-- PROVIDED DATA follows --

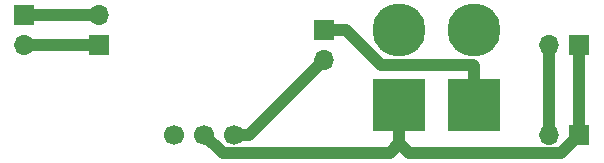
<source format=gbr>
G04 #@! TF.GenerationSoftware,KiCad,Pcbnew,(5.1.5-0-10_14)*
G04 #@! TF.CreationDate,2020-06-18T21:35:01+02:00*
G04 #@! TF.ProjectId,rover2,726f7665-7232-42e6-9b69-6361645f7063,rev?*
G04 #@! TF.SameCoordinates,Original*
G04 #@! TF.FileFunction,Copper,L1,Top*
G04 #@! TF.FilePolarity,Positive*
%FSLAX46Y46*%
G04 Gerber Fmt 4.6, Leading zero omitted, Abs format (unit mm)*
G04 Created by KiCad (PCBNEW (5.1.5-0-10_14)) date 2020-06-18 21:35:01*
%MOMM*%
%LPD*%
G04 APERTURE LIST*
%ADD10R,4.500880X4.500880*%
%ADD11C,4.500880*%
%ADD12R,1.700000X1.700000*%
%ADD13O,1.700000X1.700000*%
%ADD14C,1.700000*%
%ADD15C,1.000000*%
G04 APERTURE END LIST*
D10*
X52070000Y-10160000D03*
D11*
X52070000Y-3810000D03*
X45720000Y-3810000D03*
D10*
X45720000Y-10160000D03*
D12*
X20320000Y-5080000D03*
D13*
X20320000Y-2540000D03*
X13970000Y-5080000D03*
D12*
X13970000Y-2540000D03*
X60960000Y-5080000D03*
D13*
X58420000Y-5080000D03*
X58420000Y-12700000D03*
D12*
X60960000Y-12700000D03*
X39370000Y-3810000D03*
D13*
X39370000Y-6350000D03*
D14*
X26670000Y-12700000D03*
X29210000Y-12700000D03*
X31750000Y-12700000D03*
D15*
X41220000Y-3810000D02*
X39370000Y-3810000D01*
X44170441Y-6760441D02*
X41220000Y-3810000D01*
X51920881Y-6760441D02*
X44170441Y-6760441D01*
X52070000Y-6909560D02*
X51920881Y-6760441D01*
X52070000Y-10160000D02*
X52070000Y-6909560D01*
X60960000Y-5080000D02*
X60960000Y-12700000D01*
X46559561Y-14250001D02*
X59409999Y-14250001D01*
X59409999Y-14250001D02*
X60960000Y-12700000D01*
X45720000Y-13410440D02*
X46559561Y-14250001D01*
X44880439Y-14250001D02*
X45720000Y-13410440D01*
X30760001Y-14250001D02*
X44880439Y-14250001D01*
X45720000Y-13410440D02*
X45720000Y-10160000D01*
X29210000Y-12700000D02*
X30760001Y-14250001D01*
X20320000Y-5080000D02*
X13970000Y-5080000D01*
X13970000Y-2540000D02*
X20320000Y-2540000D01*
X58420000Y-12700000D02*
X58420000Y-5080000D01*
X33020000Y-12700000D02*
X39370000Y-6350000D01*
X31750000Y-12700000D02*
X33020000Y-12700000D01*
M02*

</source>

-- PROVIDED DATA concluded --
-- PROVIDED DATA follows --

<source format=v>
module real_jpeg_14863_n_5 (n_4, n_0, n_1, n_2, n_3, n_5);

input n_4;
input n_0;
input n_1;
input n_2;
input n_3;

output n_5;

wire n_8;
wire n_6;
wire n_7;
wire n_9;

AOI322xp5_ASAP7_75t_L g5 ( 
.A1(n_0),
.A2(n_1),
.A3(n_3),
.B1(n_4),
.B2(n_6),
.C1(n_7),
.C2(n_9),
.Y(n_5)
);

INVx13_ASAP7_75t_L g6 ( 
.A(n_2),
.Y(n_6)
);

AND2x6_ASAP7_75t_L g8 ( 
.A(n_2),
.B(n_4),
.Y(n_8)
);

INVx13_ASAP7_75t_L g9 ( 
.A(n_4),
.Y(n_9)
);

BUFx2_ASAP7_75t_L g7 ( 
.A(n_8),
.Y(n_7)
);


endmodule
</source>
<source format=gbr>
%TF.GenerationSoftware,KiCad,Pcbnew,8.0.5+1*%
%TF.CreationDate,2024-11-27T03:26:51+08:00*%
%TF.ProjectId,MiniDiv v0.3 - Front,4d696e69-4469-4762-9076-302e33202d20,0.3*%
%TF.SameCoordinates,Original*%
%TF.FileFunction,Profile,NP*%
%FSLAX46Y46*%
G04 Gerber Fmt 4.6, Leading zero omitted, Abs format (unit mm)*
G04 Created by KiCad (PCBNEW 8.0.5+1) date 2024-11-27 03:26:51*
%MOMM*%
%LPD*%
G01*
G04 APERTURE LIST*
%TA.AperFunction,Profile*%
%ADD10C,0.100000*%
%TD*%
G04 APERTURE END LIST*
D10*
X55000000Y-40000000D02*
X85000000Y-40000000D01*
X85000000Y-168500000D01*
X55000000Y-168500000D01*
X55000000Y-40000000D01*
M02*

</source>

-- PROVIDED DATA concluded --

TASK TO CARRY OUT ▸ Reply with nothing but the number of lines in the data above that contain "Created".

ANSWER BOX ▸ 2